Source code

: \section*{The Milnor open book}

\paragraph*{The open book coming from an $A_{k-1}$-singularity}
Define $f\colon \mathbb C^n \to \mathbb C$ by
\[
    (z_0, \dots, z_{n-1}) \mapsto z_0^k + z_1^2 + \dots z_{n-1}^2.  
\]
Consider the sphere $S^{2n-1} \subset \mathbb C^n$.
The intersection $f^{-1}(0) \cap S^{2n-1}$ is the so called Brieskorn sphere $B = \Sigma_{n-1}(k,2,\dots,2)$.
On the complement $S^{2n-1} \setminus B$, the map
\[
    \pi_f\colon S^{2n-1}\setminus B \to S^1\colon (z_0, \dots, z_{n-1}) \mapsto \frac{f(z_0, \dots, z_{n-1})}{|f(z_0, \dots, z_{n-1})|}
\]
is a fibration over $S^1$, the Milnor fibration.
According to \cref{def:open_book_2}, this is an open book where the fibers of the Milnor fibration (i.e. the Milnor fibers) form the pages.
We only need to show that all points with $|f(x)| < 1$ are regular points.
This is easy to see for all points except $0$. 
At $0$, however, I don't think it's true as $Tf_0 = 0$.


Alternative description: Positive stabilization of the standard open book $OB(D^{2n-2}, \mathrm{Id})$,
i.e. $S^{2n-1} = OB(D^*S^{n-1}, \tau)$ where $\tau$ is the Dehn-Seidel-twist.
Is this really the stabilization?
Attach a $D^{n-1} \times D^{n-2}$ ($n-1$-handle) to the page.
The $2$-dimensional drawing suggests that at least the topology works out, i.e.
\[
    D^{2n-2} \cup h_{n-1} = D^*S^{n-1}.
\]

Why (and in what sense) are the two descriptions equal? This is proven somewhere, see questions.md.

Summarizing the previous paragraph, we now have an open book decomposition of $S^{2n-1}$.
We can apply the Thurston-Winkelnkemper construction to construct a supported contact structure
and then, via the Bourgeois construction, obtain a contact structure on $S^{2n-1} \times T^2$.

> WORK REQUIRED
Line by line, print the listing above exactly.

> THE COMPLETED TASK
Source code

: \section*{The Milnor open book}

\paragraph*{The open book coming from an $A_{k-1}$-singularity}
Define $f\colon \mathbb C^n \to \mathbb C$ by
\[
    (z_0, \dots, z_{n-1}) \mapsto z_0^k + z_1^2 + \dots z_{n-1}^2.  
\]
Consider the sphere $S^{2n-1} \subset \mathbb C^n$.
The intersection $f^{-1}(0) \cap S^{2n-1}$ is the so called Brieskorn sphere $B = \Sigma_{n-1}(k,2,\dots,2)$.
On the complement $S^{2n-1} \setminus B$, the map
\[
    \pi_f\colon S^{2n-1}\setminus B \to S^1\colon (z_0, \dots, z_{n-1}) \mapsto \frac{f(z_0, \dots, z_{n-1})}{|f(z_0, \dots, z_{n-1})|}
\]
is a fibration over $S^1$, the Milnor fibration.
According to \cref{def:open_book_2}, this is an open book where the fibers of the Milnor fibration (i.e. the Milnor fibers) form the pages.
We only need to show that all points with $|f(x)| < 1$ are regular points.
This is easy to see for all points except $0$. 
At $0$, however, I don't think it's true as $Tf_0 = 0$.


Alternative description: Positive stabilization of the standard open book $OB(D^{2n-2}, \mathrm{Id})$,
i.e. $S^{2n-1} = OB(D^*S^{n-1}, \tau)$ where $\tau$ is the Dehn-Seidel-twist.
Is this really the stabilization?
Attach a $D^{n-1} \times D^{n-2}$ ($n-1$-handle) to the page.
The $2$-dimensional drawing suggests that at least the topology works out, i.e.
\[
    D^{2n-2} \cup h_{n-1} = D^*S^{n-1}.
\]

Why (and in what sense) are the two descriptions equal? This is proven somewhere, see questions.md.

Summarizing the previous paragraph, we now have an open book decomposition of $S^{2n-1}$.
We can apply the Thurston-Winkelnkemper construction to construct a supported contact structure
and then, via the Bourgeois construction, obtain a contact structure on $S^{2n-1} \times T^2$.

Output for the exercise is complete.